Number of zeros in the end of `(1^1 xx 2^2 xx 3^3 xx 4^4 xx ....... xx 98^98 xx 99^99 xx 100^100)? `

To find the number of zeros at the end of the expression \(1^1 \times 2^2 \times 3^3 \times \ldots \times 100^{100}\), we need to determine how many times 10 is a factor in this product. Since \(10 = 2 \times 5\), we need to find the minimum of the number of factors of 2 and the number of factors of 5 in the product. ### Step-by-Step Solution: 1. **Count the number of factors of 5:** - We will count how many multiples of 5 are present in the numbers from 1 to 100. - For each multiple of 5, we will also count how many times it contributes to the factor of 5. The multiples of 5 from 1 to 100 are: - \(5, 10, 15, 20, 25, 30, 35, 40, 45, 50, 55, 60, 65, 70, 75, 80, 85, 90, 95, 100\) We can count the contributions: - Each multiple of 5 contributes at least one factor of 5. - Multiples of \(25\) contribute an additional factor of 5. Let's count them: - From \(1\) to \(100\), the multiples of \(5\) are \(5, 10, 15, 20, 25, 30, 35, 40, 45, 50, 55, 60, 65, 70, 75, 80, 85, 90, 95, 100\) (20 numbers). - The multiples of \(25\) are \(25, 50, 75, 100\) (4 numbers).
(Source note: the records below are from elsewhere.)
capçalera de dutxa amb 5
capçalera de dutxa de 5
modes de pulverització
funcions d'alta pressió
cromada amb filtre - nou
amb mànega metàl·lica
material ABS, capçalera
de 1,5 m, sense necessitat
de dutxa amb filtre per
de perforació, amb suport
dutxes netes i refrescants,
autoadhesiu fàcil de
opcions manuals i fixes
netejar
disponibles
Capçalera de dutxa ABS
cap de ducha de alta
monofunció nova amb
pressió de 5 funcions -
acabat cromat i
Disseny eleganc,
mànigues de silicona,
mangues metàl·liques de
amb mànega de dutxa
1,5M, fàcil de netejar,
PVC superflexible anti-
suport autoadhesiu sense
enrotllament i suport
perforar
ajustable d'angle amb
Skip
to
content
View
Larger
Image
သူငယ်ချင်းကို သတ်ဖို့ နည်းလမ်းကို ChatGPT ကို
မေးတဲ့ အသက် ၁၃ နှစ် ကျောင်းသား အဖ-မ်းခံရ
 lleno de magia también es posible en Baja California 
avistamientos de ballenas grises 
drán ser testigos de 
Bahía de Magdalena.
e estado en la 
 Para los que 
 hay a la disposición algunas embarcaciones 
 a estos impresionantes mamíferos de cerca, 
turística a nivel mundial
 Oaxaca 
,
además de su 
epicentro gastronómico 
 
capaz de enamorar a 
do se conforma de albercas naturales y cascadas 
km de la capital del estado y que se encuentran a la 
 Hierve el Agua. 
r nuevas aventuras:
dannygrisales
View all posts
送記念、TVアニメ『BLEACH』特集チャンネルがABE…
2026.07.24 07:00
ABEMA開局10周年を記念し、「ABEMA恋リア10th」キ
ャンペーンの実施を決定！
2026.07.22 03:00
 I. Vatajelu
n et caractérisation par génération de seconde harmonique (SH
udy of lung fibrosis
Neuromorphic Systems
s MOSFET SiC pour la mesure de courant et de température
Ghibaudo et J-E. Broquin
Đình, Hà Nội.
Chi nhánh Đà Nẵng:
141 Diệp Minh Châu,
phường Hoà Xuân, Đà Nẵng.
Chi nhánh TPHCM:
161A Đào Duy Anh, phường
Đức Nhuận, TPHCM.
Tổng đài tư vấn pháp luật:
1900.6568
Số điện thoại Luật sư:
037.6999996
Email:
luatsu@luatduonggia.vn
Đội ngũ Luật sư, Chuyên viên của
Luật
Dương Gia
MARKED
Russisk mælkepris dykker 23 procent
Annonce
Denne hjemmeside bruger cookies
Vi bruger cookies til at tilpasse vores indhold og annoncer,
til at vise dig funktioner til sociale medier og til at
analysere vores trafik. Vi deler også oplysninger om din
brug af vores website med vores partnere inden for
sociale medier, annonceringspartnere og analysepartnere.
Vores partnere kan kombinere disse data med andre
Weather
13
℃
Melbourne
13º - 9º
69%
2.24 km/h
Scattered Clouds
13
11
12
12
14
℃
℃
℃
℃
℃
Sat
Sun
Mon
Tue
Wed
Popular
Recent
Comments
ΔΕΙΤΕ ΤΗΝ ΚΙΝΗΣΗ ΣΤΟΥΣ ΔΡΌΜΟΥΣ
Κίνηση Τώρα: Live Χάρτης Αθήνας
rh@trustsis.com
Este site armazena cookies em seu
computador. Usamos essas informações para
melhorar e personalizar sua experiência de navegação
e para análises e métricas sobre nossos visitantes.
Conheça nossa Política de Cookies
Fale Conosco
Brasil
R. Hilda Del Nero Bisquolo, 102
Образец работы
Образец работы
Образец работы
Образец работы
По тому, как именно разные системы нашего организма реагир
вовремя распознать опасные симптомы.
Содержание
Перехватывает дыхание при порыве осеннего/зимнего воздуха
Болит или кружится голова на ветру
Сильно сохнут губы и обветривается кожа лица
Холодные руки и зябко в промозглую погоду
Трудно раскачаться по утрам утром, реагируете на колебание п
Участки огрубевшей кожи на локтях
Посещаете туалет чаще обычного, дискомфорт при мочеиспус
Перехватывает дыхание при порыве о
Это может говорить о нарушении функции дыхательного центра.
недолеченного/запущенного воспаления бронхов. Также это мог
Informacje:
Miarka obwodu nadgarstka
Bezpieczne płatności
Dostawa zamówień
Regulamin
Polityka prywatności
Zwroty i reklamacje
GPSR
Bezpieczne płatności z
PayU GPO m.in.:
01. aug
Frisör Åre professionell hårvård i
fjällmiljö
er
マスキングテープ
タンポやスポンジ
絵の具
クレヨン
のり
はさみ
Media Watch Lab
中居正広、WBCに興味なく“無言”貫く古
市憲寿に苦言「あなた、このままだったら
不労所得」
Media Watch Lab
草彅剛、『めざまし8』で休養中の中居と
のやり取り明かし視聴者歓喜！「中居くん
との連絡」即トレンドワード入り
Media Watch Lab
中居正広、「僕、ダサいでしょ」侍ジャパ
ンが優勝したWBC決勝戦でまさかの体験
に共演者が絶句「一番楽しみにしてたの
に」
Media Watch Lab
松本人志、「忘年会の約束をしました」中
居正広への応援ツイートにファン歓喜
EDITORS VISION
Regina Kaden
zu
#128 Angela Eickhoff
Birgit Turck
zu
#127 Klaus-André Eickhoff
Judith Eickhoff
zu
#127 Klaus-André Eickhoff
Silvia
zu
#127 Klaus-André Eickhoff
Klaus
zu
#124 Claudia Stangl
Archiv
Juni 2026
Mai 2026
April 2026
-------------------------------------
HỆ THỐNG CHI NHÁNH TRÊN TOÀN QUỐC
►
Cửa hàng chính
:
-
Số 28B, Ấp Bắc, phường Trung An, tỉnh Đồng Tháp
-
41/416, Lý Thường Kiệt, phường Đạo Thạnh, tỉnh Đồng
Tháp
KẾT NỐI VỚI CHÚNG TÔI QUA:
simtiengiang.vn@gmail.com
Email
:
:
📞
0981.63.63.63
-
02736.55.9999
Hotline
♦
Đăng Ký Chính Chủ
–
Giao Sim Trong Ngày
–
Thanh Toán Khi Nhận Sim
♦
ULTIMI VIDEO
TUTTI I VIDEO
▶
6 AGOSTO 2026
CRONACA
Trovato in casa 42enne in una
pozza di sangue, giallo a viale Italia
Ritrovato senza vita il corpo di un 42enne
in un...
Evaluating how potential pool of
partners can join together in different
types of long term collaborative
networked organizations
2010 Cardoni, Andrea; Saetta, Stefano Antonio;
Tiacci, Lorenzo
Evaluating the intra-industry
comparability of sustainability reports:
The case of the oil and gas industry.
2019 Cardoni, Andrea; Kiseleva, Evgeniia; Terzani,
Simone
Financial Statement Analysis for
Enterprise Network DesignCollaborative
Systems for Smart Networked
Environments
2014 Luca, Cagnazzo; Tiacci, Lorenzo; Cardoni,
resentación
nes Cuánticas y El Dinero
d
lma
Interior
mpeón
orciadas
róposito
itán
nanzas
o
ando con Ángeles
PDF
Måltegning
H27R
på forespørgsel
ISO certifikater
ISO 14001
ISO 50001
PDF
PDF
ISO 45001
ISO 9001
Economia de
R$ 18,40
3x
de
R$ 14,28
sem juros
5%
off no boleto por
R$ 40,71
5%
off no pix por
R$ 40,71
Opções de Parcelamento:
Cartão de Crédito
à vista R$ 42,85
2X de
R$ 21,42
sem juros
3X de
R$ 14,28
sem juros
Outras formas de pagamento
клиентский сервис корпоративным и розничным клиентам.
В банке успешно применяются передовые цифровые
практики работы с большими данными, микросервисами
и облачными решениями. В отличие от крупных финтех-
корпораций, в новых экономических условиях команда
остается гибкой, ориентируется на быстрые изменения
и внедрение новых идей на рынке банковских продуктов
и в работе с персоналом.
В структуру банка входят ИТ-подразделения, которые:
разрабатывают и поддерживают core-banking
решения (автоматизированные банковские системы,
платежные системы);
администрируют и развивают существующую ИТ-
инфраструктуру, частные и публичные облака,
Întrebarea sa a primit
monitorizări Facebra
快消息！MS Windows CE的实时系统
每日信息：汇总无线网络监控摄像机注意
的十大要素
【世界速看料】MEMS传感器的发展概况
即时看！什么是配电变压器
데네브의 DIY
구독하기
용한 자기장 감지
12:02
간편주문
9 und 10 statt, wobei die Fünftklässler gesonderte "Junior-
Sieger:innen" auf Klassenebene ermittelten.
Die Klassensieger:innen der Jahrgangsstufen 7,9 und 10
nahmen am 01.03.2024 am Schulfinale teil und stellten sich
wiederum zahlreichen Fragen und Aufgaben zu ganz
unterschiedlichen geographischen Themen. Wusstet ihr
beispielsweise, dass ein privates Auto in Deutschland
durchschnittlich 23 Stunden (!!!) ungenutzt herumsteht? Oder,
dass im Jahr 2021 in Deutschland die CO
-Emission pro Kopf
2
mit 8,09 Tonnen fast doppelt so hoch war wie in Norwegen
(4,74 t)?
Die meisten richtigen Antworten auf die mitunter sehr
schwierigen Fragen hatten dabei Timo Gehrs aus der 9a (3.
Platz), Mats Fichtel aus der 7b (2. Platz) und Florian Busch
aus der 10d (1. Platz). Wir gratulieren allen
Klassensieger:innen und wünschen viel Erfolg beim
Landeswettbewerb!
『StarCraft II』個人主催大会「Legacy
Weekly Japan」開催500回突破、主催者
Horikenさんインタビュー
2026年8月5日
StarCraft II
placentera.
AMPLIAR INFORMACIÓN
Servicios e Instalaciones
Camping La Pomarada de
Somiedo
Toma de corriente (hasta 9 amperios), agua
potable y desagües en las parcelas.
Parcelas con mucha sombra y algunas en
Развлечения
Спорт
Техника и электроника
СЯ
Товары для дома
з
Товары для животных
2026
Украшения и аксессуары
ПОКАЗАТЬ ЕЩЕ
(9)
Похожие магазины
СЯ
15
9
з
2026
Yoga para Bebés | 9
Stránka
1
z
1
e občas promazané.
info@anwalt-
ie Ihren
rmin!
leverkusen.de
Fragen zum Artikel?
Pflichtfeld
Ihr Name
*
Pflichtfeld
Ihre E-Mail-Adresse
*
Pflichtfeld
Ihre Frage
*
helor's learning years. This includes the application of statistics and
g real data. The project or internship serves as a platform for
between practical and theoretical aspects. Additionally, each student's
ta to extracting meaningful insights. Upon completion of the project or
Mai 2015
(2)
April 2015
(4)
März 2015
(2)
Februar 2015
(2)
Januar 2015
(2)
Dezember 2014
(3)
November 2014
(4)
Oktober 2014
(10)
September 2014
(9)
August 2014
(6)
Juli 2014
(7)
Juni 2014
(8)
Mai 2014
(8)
Therefore, the total number of factors of 5 is: \[ 20 + 4 = 24 \] 2. **Count the number of factors of 2:** - Similarly, we will count how many multiples of 2 are present in the numbers from 1 to 100. The multiples of 2 from 1 to 100 are: - \(2, 4, 6, 8, 10, 12, 14, 16, 18, 20, 22, 24, 26, 28, 30, 32, 34, 36, 38, 40, 42, 44, 46, 48, 50, 52, 54, 56, 58, 60, 62, 64, 66, 68, 70, 72, 74, 76, 78, 80, 82, 84, 86, 88, 90, 92, 94, 96, 98, 100\) Let's count them: - Each multiple of \(2\) contributes at least one factor of 2. - Multiples of \(4\) contribute an additional factor of 2. - Multiples of \(8\) contribute yet another factor of 2. - Multiples of \(16\) contribute another factor of 2. - Multiples of \(32\) contribute another factor of 2. - Multiples of \(64\) contribute another factor of 2. Therefore, the total number of factors of 2 is: \[ 50 + 25 + 12 + 6 + 3 + 1 = 97 \] 3. **Determine the number of trailing zeros:** - The number of trailing zeros in the product is determined by the limiting factor, which is the smaller of the counts of 2s and 5s. Thus, the number of trailing zeros is: \[ \min(24, 97) = 24 \] ### Final Answer: The number of zeros at the end of \(1^1 \times 2^2 \times 3^3 \times \ldots \times 100^{100}\) is **24**.